[Data entries]
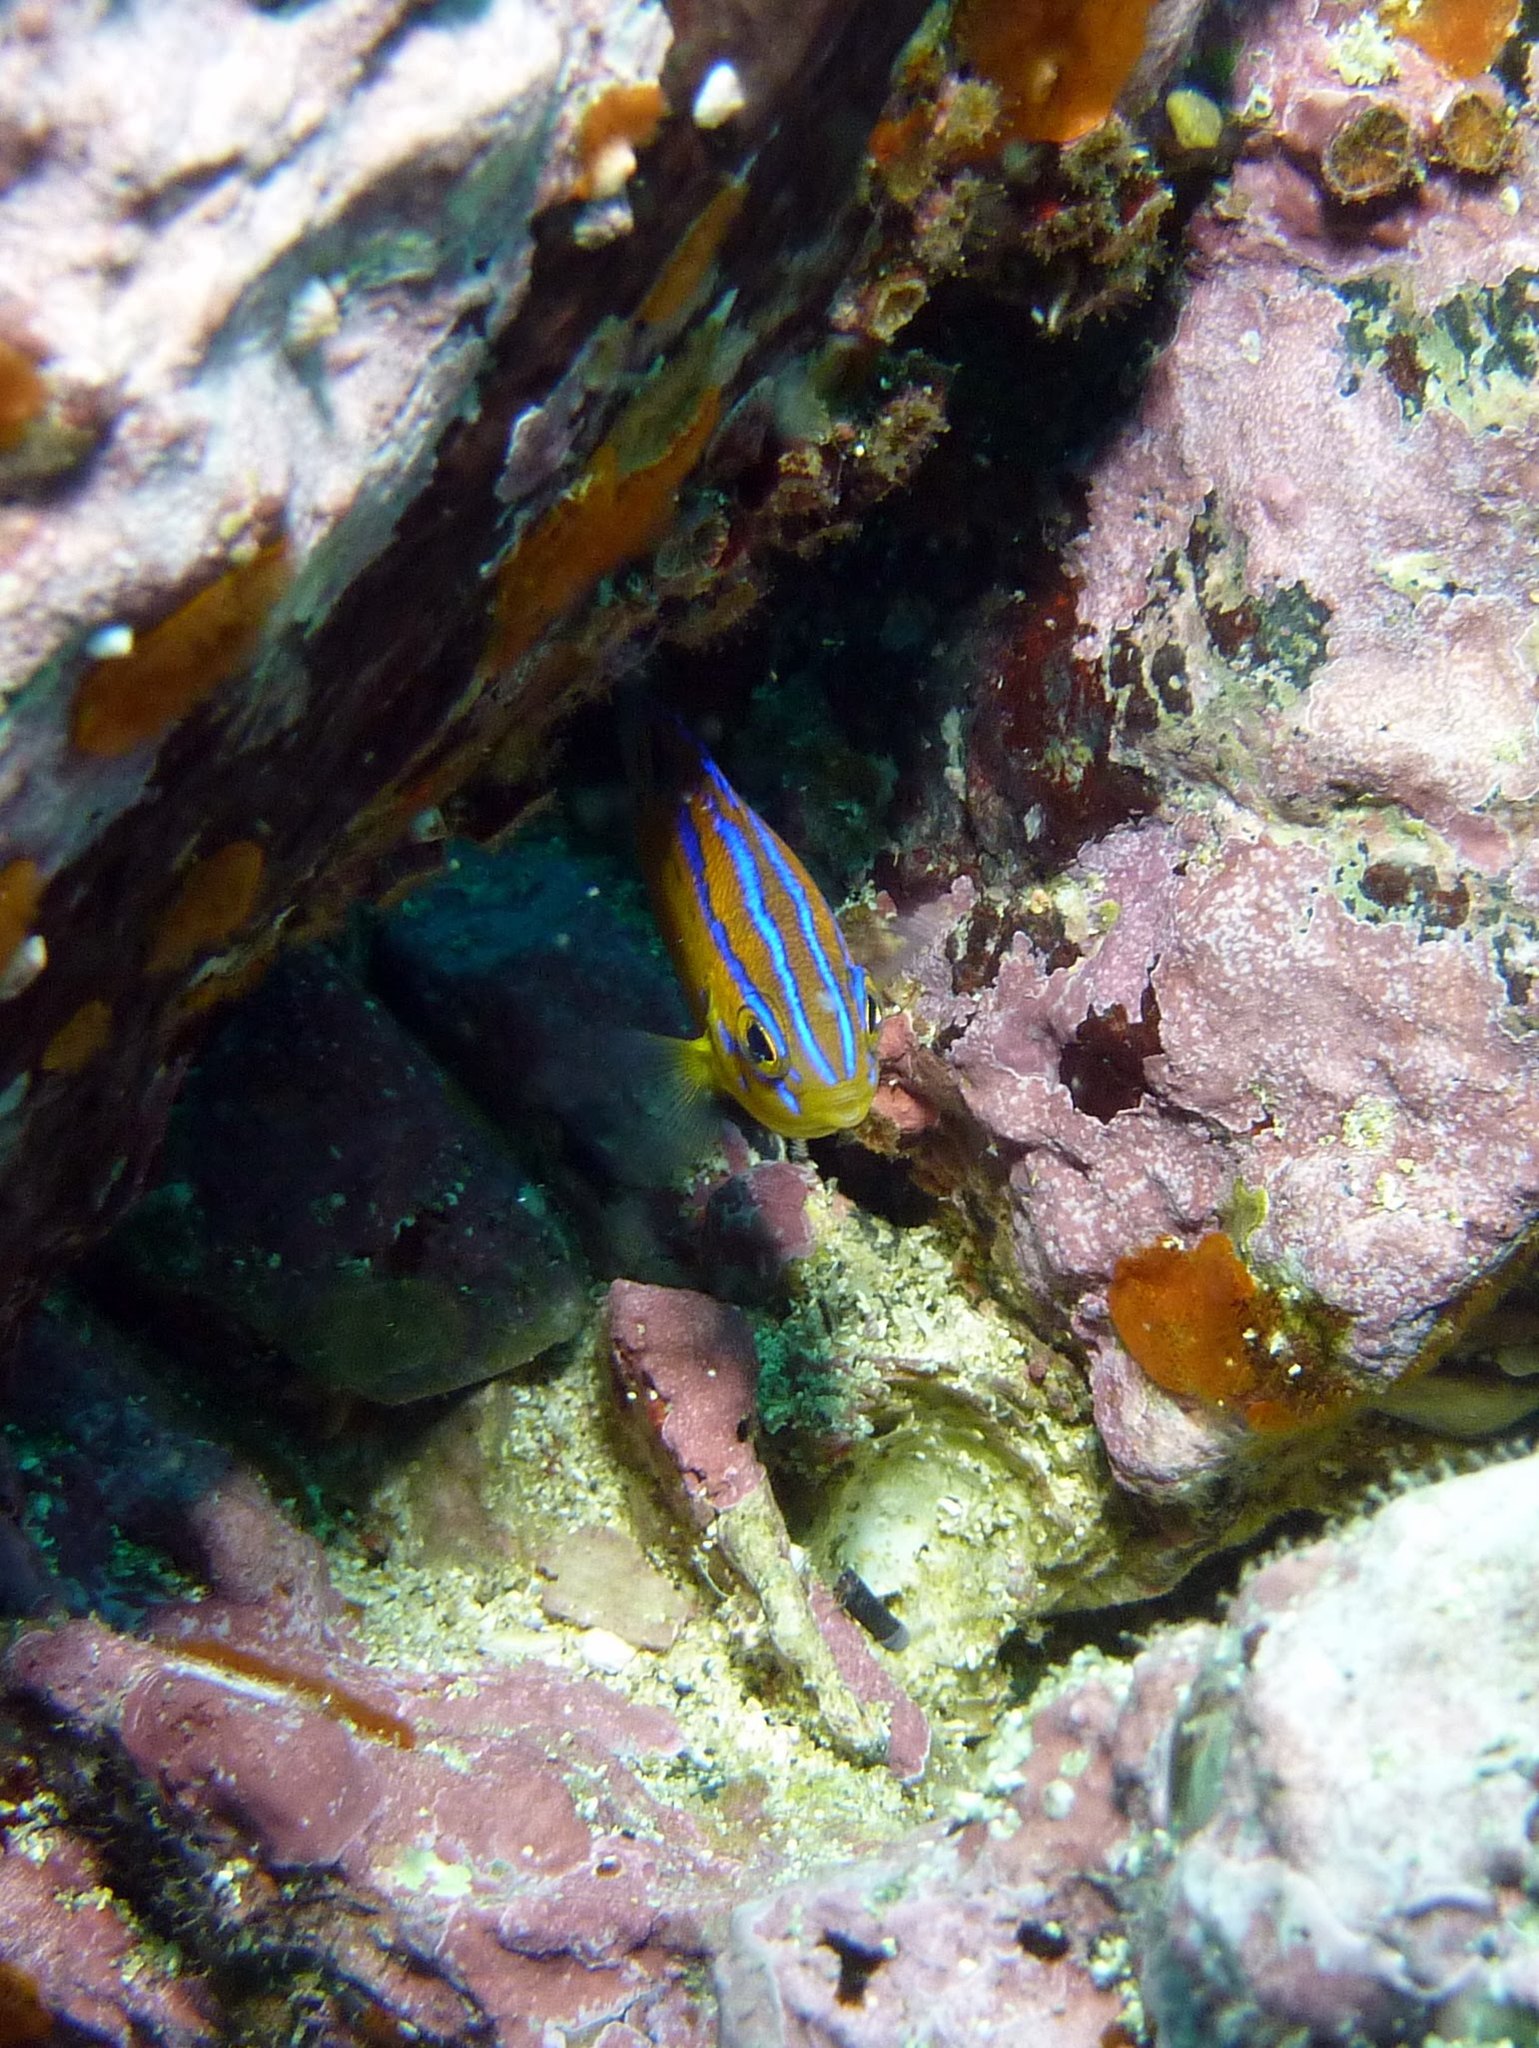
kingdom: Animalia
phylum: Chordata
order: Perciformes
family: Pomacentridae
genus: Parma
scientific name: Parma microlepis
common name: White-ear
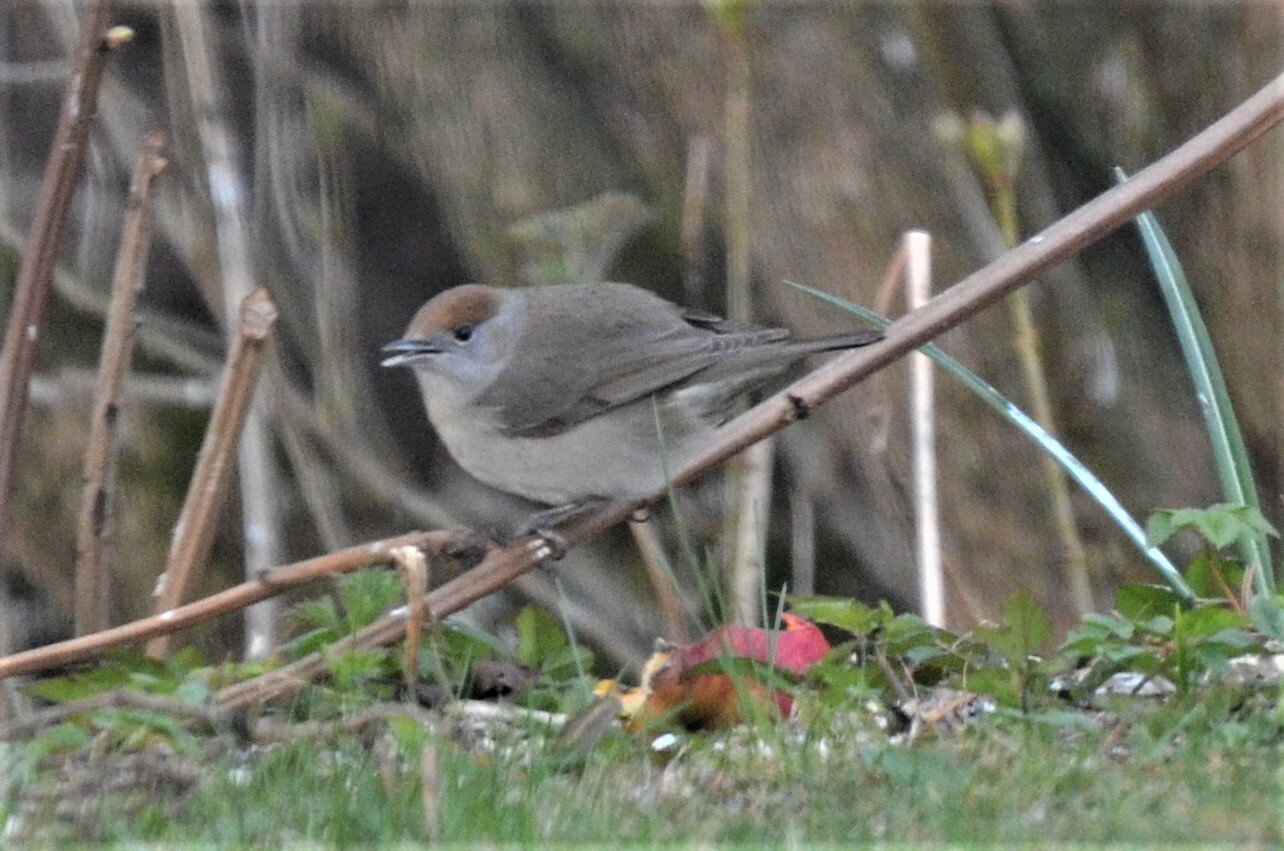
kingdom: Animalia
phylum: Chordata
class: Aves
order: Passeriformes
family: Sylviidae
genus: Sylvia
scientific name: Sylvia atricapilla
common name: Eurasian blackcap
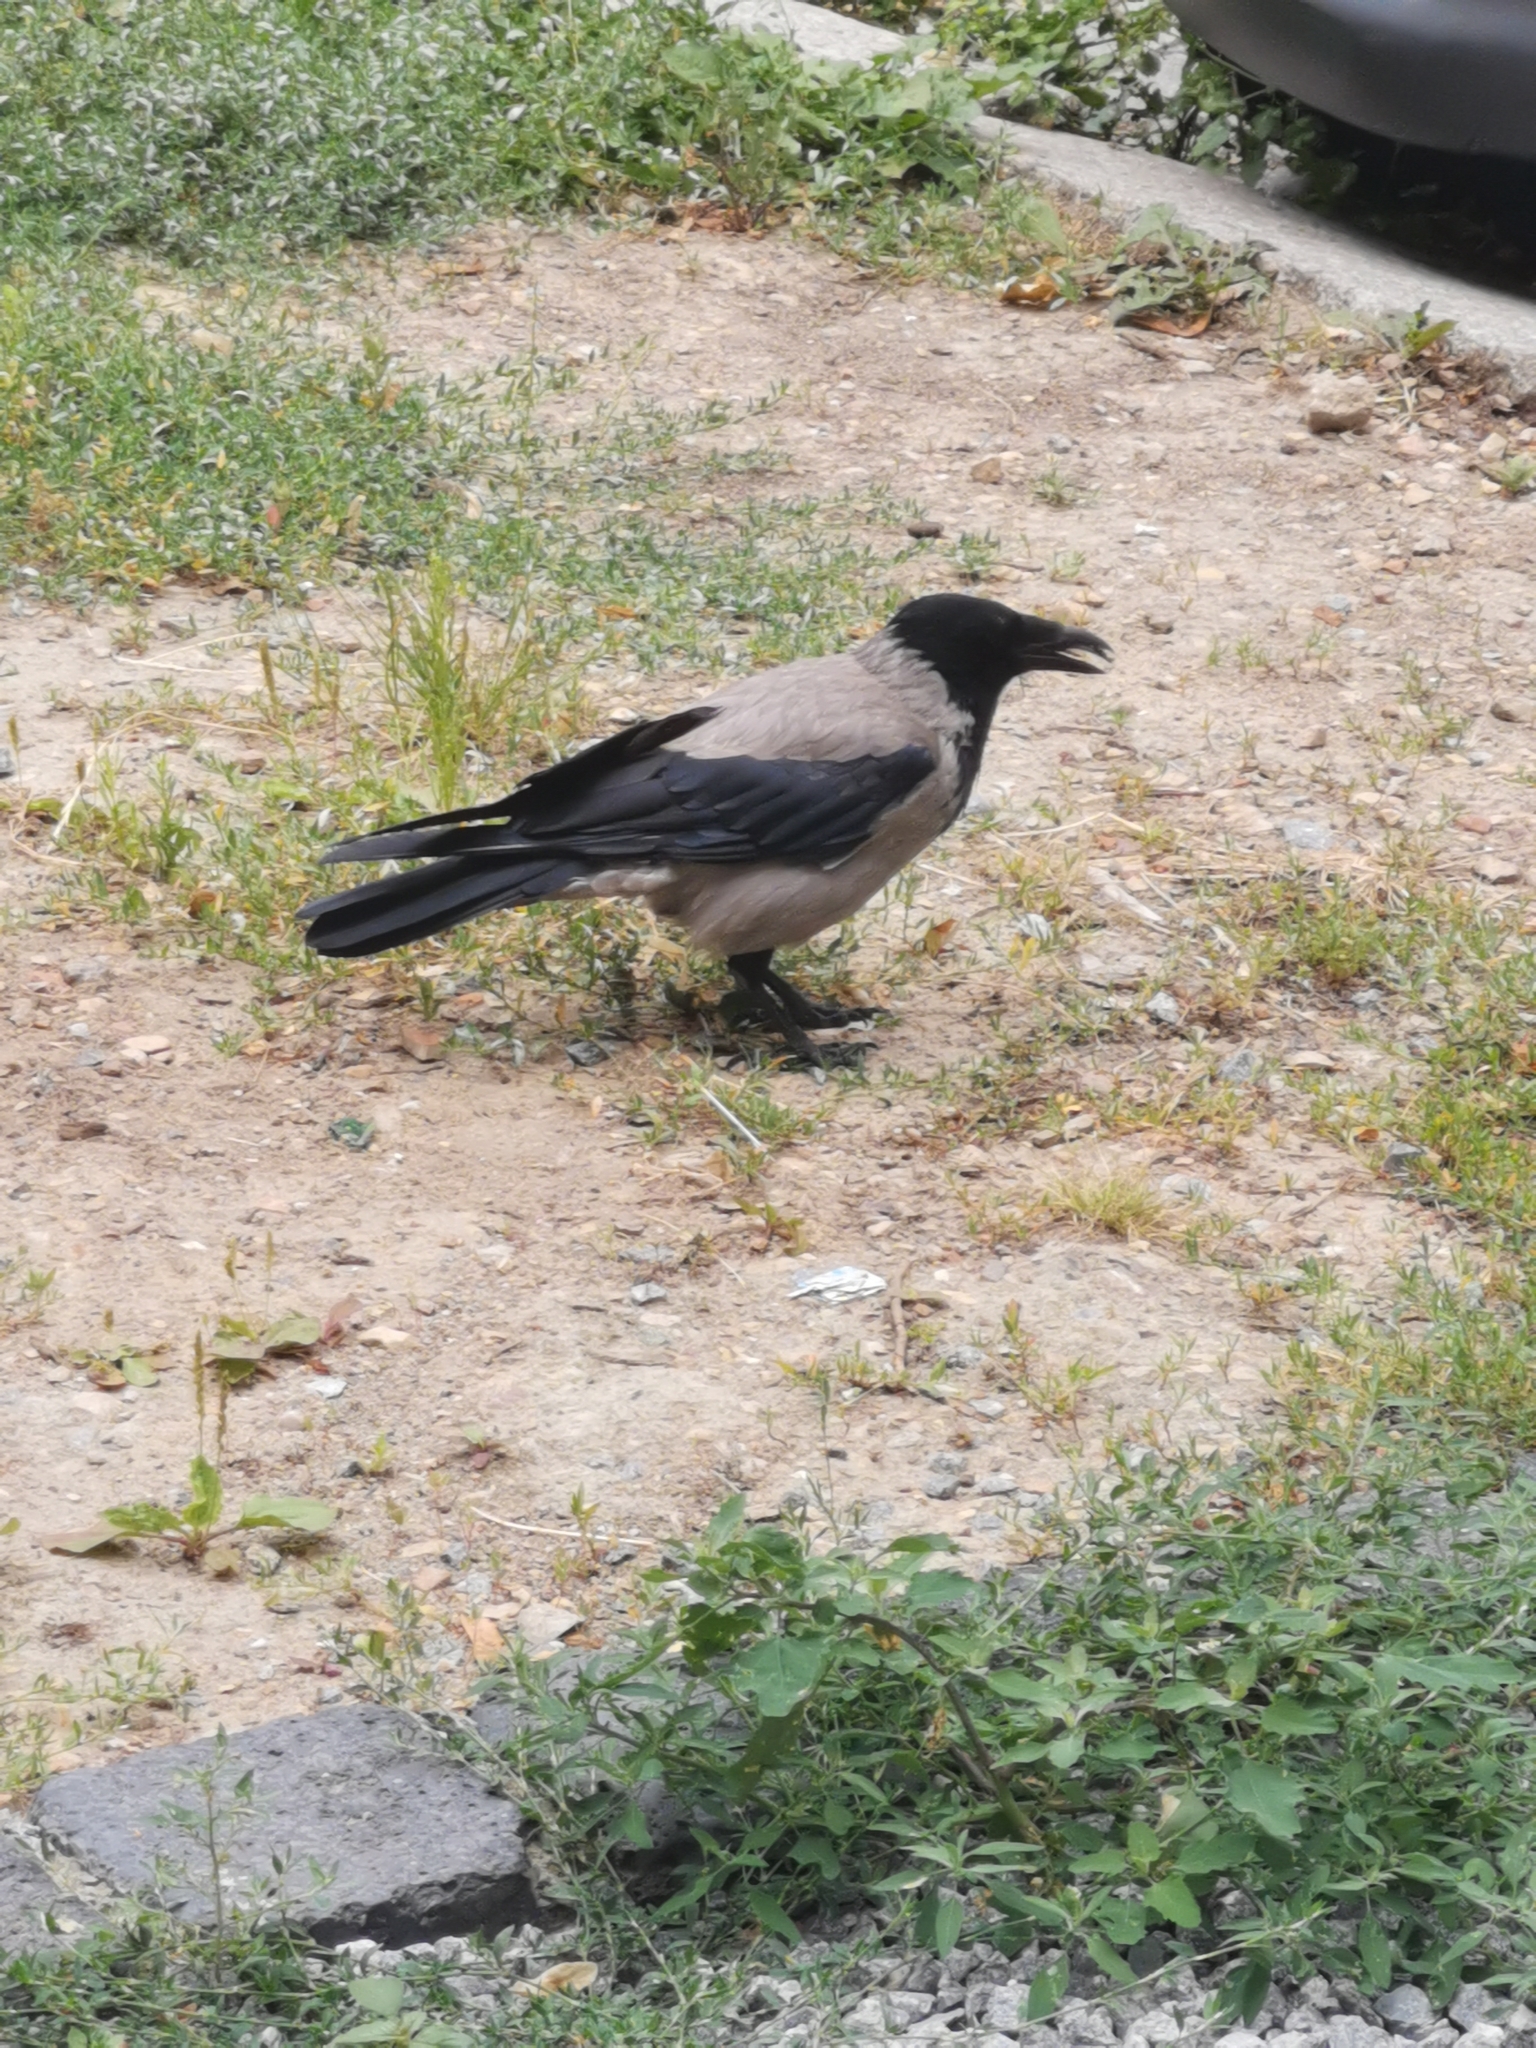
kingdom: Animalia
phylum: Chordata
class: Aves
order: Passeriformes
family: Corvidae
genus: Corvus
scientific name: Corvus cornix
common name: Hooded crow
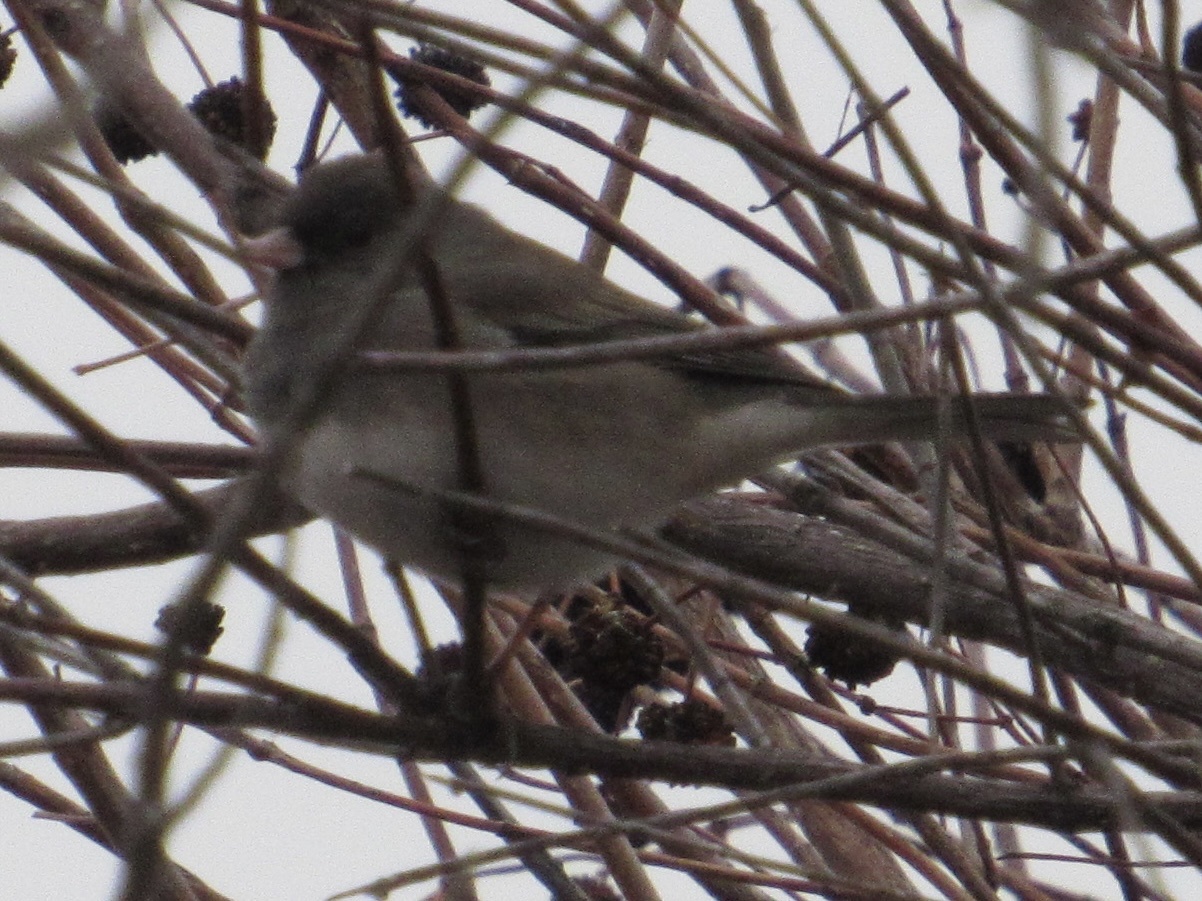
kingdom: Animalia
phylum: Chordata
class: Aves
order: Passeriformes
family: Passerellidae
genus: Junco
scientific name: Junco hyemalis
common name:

YOUR OBJECTIVE:
Report every line of the records above that contains the word "scientific".

EXPECTED ANSWER:
scientific name: Parma microlepis
scientific name: Sylvia atricapilla
scientific name: Corvus cornix
scientific name: Junco hyemalis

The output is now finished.